INSTRUCTION
Which lines of the records below contain the string "Usecase"? Report each of them.

Start of EXCERPTED RECORDS

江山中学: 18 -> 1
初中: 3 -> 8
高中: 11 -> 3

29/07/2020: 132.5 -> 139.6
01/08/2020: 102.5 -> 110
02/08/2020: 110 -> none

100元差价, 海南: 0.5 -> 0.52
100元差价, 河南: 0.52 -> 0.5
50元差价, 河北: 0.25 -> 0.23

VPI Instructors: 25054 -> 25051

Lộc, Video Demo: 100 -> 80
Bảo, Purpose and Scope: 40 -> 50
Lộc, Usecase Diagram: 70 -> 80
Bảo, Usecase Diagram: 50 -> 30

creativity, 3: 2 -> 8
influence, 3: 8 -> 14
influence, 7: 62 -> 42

End of EXCERPTED RECORDS

SOLUTION FOR THIS PROBLEM
Lộc, Usecase Diagram: 70 -> 80
Bảo, Usecase Diagram: 50 -> 30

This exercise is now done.